Scenes of newly arrived Afghans at Ft. McCoy, near Tomah, Wisconsin

Is there a timeline to readjust their immigration status?

Most Afghans came to Wisconsin in 2021. That means by 2023, their humanitarian parole status ended. Of course, they can’t go back to Afghanistan that is now controlled by the Taliban if they fought against the Taliban. So the Biden administration allowed them to extend their humanitarian parole for two more years.

The same thing is happening to the Ukrainians now. The Ukrainians came in 2022 and their status is expiring in 2024. So, the Biden administration is providing the same sort of extension they created for the Afghans. The policies for Afghans provide a blueprint for what happens to Ukrainians.

How has resettlement in Wisconsin been for these two immigrant groups?

Wisconsin welcomed lots of Afghans in 2021 and Ukrainians in 2022. The largest Ukrainian community right now is in Milwaukee but the fastest growing Ukrainian community is in Green Bay. I meet new Ukrainians almost every week and I’m in a rural county. There are growing immigrant communities in rural areas, not just around Milwaukee.

There are excellent job opportunities for them. There are a lot of dairy industry jobs available, including cheese packing. This is a great opportunity. My sister and her husband are both working in cheese packing. Many immigrants from different backgrounds work in this field—Afghans, Nicaraguans, Haitians.

In Platteville, Haitian, Ukrainian and Nicaraguan immigrants attend the same churches.

Milwaukee Muslim Women’s Coalition founder Janan Najeeb comforted Afghan children shortly after they arrived in Wisconsin during their visit to the Islamic Resource Center.

Are the Afghans and Ukrainians well received in Wisconsin?

One of the things I hear regularly in Platteville is that if immigrants are pushed out of the community, then the dairy industry would stop. Having these and other immigrants here are an investment in our community. 

There are guest workers who come and they are important but the immigrants become part of the fabric of the community. They contribute greatly to American society, especially in rural communities that are losing population. Businesses are really dependent on Afghans, Ukrainians and other immigrants. They are going to contribute. 

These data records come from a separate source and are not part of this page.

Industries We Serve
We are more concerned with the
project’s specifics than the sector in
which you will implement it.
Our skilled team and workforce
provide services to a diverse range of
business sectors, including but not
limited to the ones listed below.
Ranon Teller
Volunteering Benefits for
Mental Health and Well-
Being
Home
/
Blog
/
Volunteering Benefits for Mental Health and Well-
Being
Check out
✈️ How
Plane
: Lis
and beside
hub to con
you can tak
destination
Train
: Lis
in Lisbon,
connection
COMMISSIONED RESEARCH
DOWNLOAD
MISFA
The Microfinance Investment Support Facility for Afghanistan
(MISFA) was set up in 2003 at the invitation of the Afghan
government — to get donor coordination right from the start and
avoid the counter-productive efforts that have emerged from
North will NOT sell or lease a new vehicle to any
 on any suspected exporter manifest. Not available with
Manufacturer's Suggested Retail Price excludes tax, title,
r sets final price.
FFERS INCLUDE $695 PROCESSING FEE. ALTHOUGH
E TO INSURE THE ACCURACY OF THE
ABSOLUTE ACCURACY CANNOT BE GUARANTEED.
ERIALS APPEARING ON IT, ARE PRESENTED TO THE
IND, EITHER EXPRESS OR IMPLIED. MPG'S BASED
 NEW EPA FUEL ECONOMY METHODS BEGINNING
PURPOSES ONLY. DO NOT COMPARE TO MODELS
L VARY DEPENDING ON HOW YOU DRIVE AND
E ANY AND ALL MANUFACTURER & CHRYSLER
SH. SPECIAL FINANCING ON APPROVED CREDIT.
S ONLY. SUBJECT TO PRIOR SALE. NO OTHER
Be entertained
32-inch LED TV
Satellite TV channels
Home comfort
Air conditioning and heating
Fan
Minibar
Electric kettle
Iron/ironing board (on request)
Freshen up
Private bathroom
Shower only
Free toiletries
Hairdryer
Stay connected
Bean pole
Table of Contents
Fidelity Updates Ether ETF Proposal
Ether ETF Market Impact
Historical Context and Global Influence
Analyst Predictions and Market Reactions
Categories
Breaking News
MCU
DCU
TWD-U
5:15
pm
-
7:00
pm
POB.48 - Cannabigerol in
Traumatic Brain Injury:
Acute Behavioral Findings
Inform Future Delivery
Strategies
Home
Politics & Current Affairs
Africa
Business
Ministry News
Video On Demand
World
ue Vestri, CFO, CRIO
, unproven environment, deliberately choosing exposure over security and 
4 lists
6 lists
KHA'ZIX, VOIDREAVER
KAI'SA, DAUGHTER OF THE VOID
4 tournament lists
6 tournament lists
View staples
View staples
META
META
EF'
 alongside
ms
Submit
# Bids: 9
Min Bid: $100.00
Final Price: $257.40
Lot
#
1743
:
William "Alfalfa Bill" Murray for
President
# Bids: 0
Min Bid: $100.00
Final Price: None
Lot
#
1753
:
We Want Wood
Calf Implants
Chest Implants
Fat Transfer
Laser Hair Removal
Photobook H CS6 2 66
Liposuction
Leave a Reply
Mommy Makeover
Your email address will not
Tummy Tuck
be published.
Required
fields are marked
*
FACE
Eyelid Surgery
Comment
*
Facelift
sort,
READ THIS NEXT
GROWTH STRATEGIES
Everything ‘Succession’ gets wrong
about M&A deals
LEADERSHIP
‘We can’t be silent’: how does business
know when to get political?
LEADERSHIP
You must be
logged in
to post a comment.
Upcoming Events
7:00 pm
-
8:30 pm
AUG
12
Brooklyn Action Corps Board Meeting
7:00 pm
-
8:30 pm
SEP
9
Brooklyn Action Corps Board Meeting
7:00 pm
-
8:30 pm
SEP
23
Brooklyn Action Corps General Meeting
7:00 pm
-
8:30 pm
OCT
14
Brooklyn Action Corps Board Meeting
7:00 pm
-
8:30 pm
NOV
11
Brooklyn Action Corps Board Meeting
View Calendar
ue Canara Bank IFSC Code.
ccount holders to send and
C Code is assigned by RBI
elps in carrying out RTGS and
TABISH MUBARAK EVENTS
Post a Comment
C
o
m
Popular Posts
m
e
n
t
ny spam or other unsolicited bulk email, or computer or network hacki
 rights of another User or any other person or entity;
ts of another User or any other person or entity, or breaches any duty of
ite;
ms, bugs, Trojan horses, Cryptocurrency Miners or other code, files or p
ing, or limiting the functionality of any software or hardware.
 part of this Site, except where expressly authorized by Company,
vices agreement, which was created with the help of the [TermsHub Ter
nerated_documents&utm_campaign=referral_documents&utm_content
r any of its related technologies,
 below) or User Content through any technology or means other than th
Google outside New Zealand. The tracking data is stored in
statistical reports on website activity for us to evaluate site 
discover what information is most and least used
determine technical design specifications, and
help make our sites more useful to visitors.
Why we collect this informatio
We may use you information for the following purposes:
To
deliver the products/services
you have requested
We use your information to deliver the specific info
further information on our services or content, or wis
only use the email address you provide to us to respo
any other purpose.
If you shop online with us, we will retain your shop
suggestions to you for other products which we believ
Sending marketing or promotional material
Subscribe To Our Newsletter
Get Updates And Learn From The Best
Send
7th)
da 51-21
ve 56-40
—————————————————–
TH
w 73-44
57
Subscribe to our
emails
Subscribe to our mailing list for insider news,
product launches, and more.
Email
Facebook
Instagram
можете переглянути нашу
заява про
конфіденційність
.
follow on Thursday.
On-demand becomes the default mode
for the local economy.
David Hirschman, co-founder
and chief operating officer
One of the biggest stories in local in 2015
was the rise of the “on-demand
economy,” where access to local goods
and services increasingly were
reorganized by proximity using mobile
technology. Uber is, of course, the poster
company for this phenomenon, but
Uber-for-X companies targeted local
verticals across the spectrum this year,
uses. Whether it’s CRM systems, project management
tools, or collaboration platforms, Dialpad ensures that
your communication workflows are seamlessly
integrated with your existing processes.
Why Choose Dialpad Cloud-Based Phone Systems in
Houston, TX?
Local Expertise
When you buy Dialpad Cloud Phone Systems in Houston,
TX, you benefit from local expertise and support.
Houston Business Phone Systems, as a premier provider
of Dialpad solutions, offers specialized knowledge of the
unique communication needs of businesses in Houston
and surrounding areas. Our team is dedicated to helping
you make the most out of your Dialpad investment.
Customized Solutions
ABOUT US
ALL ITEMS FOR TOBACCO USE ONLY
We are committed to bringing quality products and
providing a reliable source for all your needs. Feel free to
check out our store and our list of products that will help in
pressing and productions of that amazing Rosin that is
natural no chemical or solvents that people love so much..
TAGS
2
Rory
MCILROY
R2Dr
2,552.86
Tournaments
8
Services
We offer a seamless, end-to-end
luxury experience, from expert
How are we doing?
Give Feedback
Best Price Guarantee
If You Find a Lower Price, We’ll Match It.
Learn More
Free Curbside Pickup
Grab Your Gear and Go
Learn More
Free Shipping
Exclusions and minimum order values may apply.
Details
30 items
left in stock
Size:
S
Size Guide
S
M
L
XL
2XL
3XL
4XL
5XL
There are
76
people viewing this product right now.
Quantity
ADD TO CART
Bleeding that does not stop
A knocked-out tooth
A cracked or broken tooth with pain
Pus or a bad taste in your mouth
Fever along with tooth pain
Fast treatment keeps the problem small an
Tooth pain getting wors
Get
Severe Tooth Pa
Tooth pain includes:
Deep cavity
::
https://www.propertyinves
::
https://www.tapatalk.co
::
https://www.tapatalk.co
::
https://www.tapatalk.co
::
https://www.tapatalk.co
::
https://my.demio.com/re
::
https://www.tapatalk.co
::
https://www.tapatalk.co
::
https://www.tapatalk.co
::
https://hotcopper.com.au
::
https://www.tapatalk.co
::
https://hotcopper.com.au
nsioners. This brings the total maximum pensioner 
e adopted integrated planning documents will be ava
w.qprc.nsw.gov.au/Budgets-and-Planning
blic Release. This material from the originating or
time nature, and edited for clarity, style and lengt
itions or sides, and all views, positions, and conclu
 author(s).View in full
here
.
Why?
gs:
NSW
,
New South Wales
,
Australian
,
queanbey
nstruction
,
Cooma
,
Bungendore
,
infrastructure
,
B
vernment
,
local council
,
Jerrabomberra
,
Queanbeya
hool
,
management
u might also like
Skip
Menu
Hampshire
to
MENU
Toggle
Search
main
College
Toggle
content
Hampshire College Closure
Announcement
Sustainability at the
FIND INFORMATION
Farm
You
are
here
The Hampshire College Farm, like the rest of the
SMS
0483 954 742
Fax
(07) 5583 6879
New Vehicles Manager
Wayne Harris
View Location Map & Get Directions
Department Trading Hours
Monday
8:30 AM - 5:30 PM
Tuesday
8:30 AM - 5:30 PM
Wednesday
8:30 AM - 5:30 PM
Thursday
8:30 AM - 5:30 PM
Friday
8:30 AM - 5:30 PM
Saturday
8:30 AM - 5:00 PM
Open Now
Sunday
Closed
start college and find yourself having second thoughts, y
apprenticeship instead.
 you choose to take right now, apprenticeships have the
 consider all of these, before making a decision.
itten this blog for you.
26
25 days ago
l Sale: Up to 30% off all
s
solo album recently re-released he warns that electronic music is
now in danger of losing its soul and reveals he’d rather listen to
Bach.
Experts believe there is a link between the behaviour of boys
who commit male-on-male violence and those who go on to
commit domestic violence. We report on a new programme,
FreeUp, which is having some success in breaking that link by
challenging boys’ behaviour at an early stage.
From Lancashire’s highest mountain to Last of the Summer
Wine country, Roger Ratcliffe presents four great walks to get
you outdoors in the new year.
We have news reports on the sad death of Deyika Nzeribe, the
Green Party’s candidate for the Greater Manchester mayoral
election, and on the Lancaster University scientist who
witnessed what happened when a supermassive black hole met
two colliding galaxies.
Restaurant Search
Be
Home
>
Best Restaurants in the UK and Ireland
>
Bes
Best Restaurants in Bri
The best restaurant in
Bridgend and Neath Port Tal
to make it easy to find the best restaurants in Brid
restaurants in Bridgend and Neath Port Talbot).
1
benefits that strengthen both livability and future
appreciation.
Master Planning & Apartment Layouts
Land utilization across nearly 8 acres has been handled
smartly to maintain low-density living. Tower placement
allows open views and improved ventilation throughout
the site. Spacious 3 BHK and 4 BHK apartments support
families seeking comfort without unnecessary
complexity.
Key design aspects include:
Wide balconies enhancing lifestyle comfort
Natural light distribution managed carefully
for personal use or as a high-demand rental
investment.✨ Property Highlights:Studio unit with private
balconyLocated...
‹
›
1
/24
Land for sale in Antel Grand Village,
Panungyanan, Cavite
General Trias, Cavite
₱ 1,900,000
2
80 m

They also share the values of the country. In both cases, Afghans and Ukrainians were victims of totalitarianism. Those escaping totalitarian regimes integrate into this country very well because they share the fundamental values of this country, which is opposition to totalitarian rule or any form of extremism. They embrace individual liberties.

 The Islamic Resource Center created activities for newly arrived Afghan children to give their parents time to work on immigration paperwork.

Do you see interest in Ukrainian history from Wisconsinites?

I’m not aware of a Ukrainian history course ever being taught on any University of Wisconsin campus. However, Russian history and Eastern European history have a lot of following here. Ukraine is part of the fabric of that region but the history of Ukraine itself is not a course that has taken off here as it has in other parts of the United States and Canada. Almost every university in Canada has a course on the history of Ukraine. 

I am grateful to the UWM history department for inviting me and giving me the opportunity to talk about Ukrainian history. It reflects UWM’s commitment to reach out to the immigrant communities that make up the fabric of Milwaukee. They want to acknowledge the presence of several generations of Ukrainians in Milwaukee.